A: Greater regulation in general — whether involving governance decisions, financial disclosures or diversity quotas — are just not that popular with boards. Directors are well aware of the challenges they face in steering their companies into recovery and don’t want their hands forced — not every problem warrants a regulatory answer, nor is regulation seen as the solution. Social and historical realities may call for governments in certain parts of the world to take a more active role in pushing private enterprise to adopt a more equitable gender balance, as was the case with new mandates introduced last year in Malaysia. But elsewhere, a nuanced and pragmatic approach makes more sense. When it comes to board composition, a toolbox can work better than a regulatory hammer. The individualized needs of different companies demand a complex and more nuanced set of tools to improve diverse representation in the boardroom — including the advocacy of many different layers of stakeholders.

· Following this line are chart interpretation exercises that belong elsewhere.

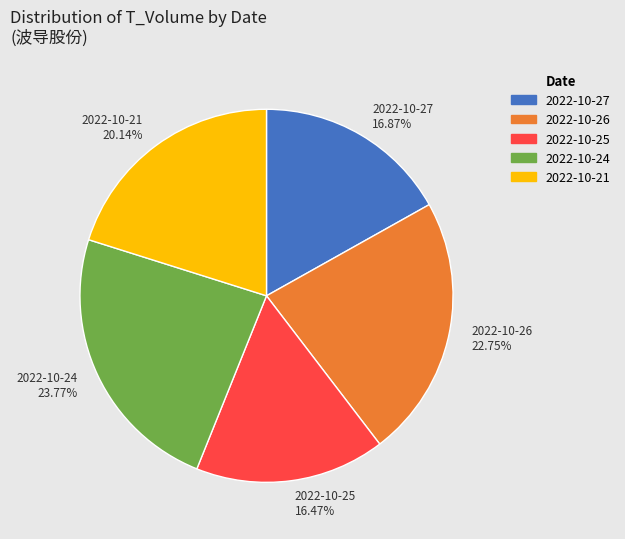

Which slice is the largest?

2022-10-24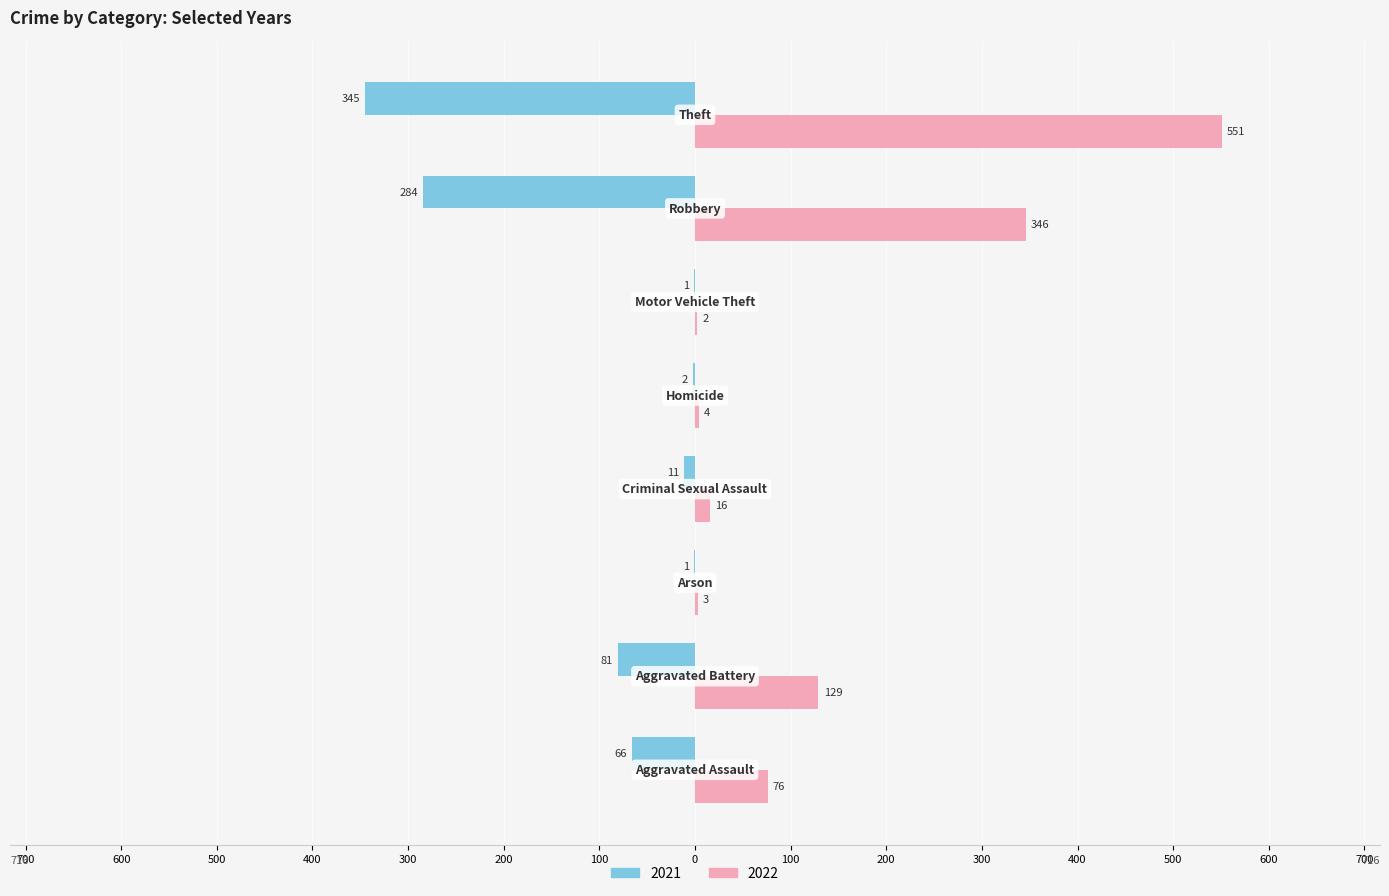

What are all the series names shown in the legend?

2021, 2022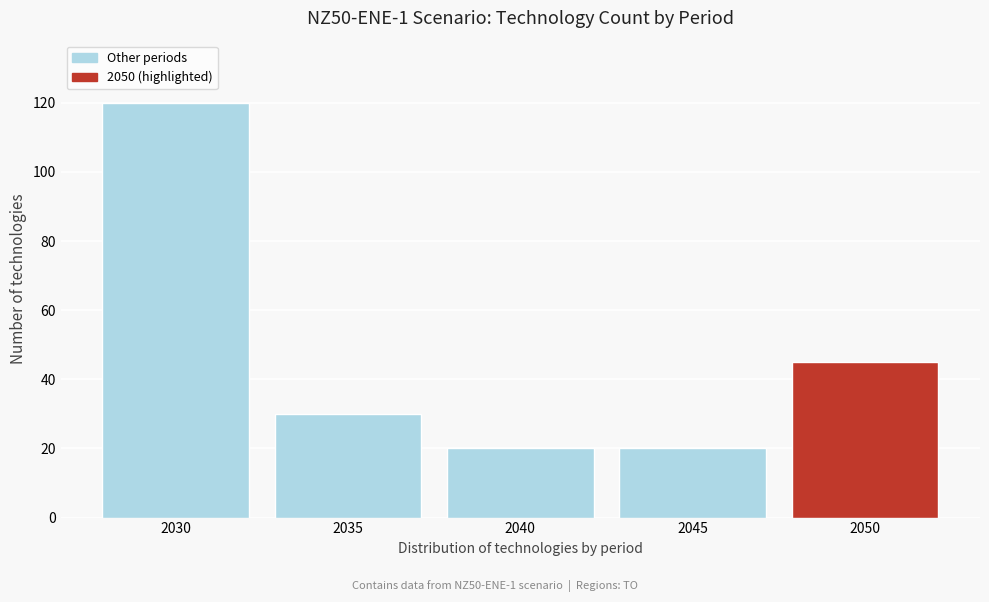

Reading left to right, list all the values displayed in this chart.

120	30	20	20	45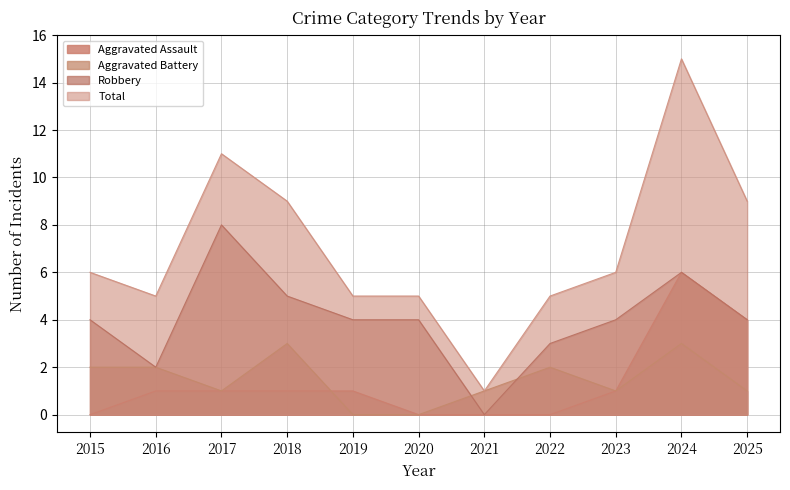

Which category has the highest value in the Aggravated Assault series?

2024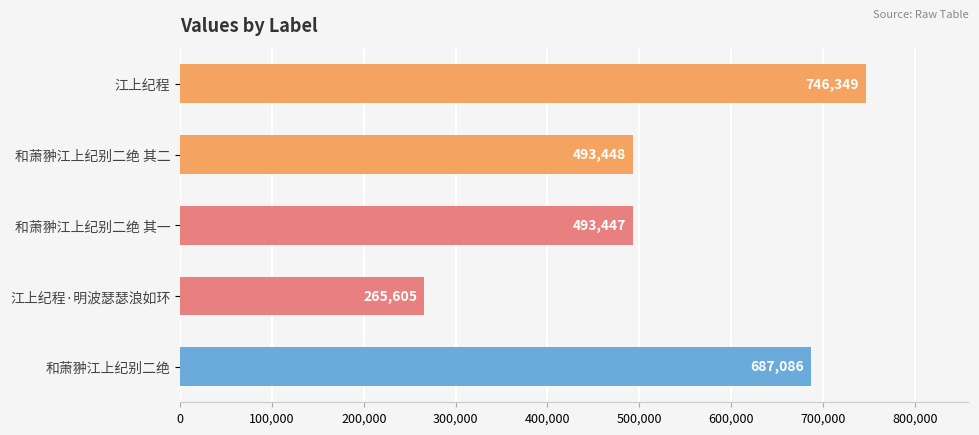

What is the difference between the maximum and minimum values?

480744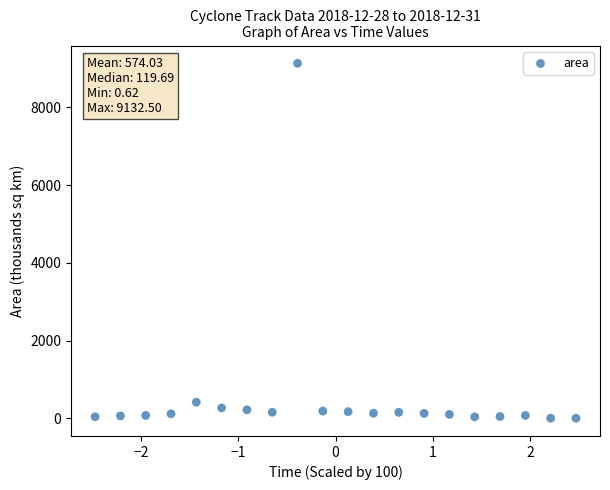

What Y value in the scatter plot is closest to 4566?

411.9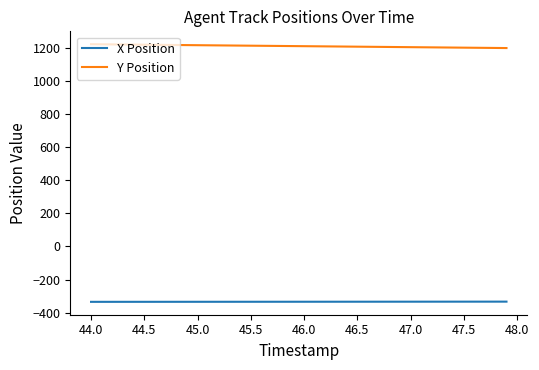

Which series has the largest total across all categories?

Y Position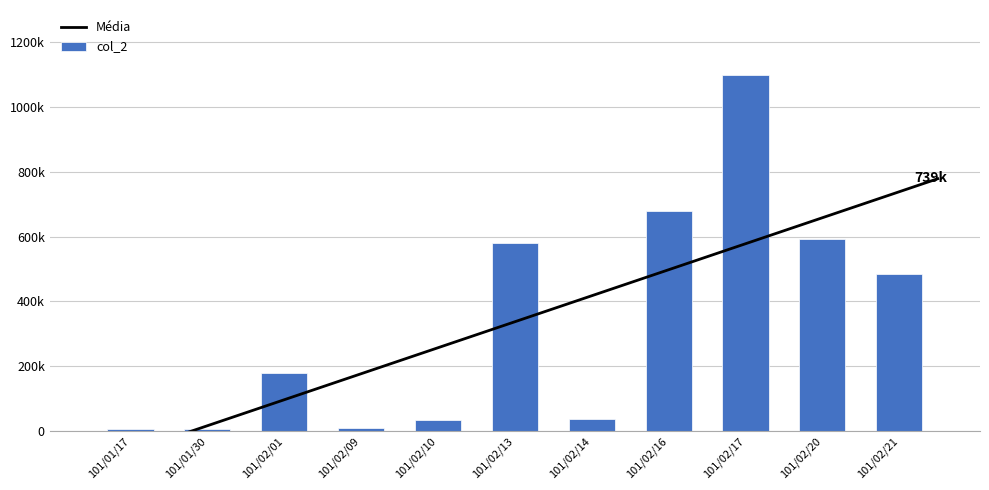

The value at 101/02/14 is 7806. True or false?

False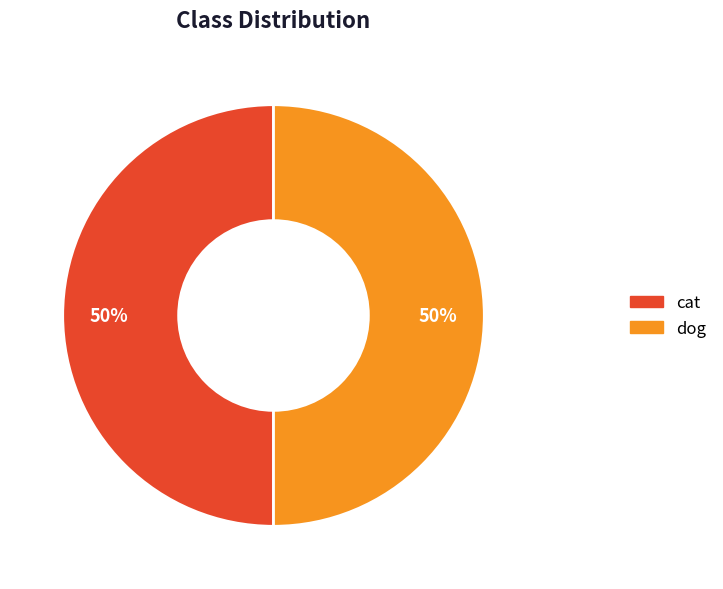

Combined, do dog and cat account for over 50%?

Yes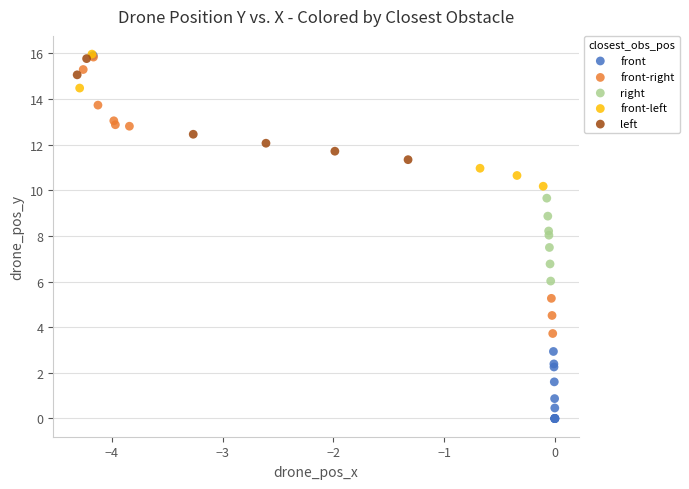

Which series contains the lowest Y value?

front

Q: The survey also reports a consensus among men and women directors globally regarding the top 2012 political issues. What are their top political issues globally?
A: Gender differences largely disappeared when directors were asked about their top political concerns for 2012. After the top two issues — the economy and the budget deficit — men and women differed slightly, with “healthcare costs” coming in as the #3 concern for women and “energy costs” as #3 for men. Energy costs were a higher concern outside the U.S., with 34 percent of non-U.S. directors citing it as a top concern, while only 19 percent of U.S. directors did.